### Problem details
Starting from the line in which "Время: 0.028 c" appears, set down each line exactly through the end of the listing, and nothing else. Leave out pictures.

### Input for this task
┏━━
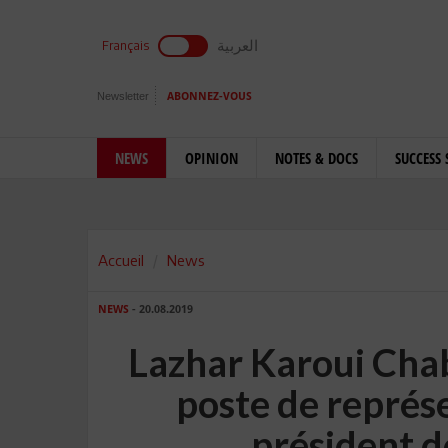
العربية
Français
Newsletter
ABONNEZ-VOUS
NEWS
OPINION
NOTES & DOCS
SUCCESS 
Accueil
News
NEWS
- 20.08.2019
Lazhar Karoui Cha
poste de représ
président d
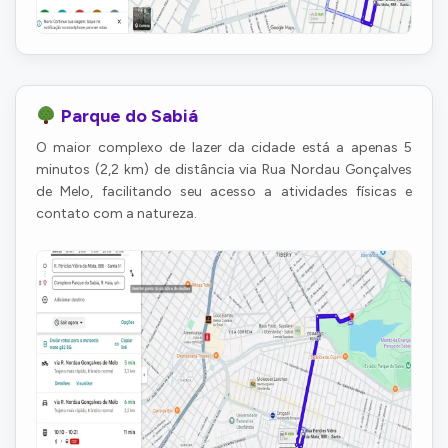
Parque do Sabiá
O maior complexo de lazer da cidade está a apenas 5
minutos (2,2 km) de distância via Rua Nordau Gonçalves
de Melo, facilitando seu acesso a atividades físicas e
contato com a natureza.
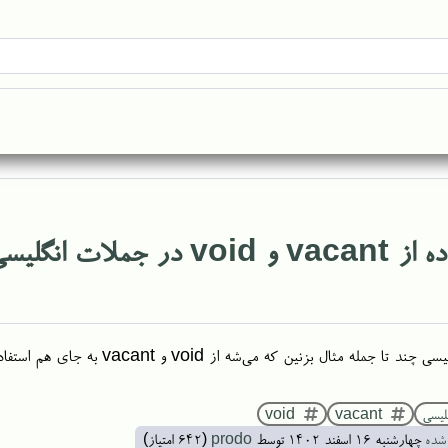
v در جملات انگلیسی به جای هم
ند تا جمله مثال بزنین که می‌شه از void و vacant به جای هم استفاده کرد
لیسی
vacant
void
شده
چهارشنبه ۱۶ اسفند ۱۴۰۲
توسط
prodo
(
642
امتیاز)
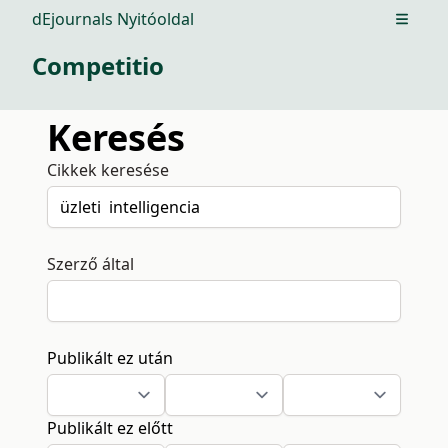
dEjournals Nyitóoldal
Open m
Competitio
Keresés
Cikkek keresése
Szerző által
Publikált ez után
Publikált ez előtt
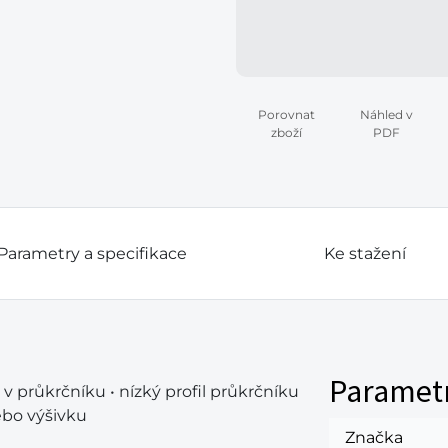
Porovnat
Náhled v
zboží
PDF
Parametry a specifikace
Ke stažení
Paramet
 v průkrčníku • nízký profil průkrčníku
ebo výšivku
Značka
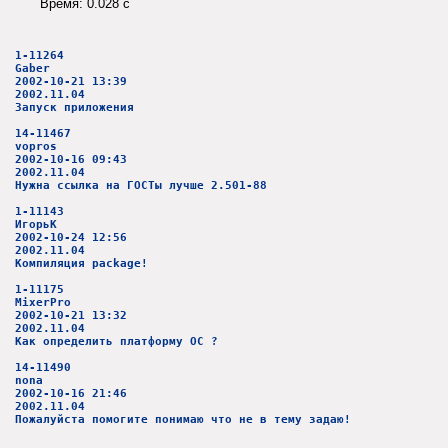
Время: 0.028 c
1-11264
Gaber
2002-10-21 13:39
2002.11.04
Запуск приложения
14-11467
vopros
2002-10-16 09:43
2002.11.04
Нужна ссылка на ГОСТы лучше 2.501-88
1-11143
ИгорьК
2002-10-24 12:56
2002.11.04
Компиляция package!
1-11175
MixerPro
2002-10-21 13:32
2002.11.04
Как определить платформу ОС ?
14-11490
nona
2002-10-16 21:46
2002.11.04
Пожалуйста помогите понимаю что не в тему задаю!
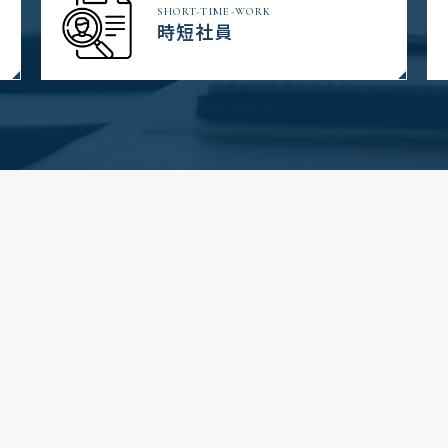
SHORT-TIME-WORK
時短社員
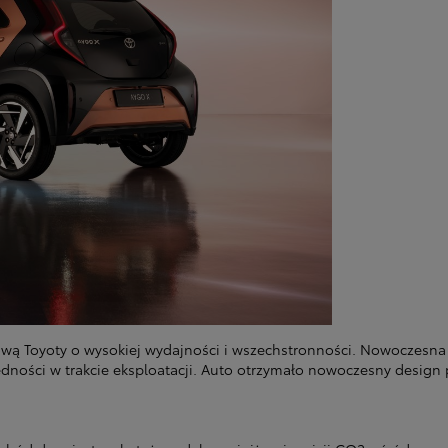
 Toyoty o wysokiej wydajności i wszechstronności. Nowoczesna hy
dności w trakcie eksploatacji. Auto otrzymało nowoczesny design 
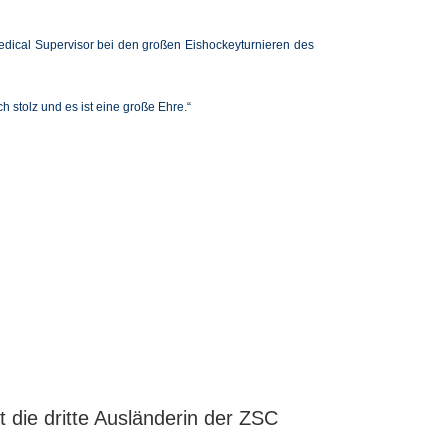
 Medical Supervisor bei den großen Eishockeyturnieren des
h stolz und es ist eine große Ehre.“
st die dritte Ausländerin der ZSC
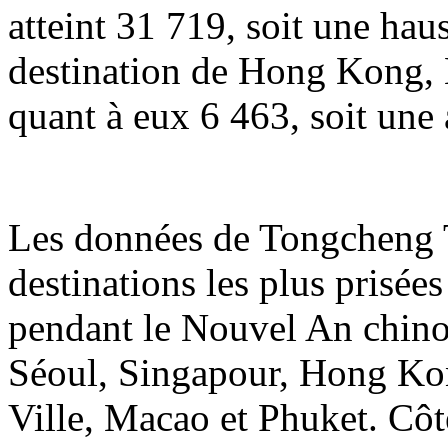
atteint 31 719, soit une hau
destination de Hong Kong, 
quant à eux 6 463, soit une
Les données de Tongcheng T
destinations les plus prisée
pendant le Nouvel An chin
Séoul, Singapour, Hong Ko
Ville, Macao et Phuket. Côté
┗━━
### Written solution
Время: 0.028 c
1-11264
Gaber
2002-10-21 13:39
2002.11.04
Запуск приложения
14-11467
vopros
2002-10-16 09:43
2002.11.04
Нужна ссылка на ГОСТы лучше 2.501-88
1-11143
ИгорьК
2002-10-24 12:56
2002.11.04
Компиляция package!
1-11175
MixerPro
2002-10-21 13:32
2002.11.04
Как определить платформу ОС ?
14-11490
nona
2002-10-16 21:46
2002.11.04
Пожалуйста помогите понимаю что не в тему задаю!
SHORT-TIME-WORK
時短社員
 Toyoty o wysokiej wydajności i wszechstronności. Nowoczesna hy
dności w trakcie eksploatacji. Auto otrzymało nowoczesny design 
 Medical Supervisor bei den großen Eishockeyturnieren des
h stolz und es ist eine große Ehre.“
st die dritte Ausländerin der ZSC
atteint 31 719, soit une hau
destination de Hong Kong, 
quant à eux 6 463, soit une
Les données de Tongcheng T
destinations les plus prisée
pendant le Nouvel An chin
Séoul, Singapour, Hong Ko
Ville, Macao et Phuket. Côté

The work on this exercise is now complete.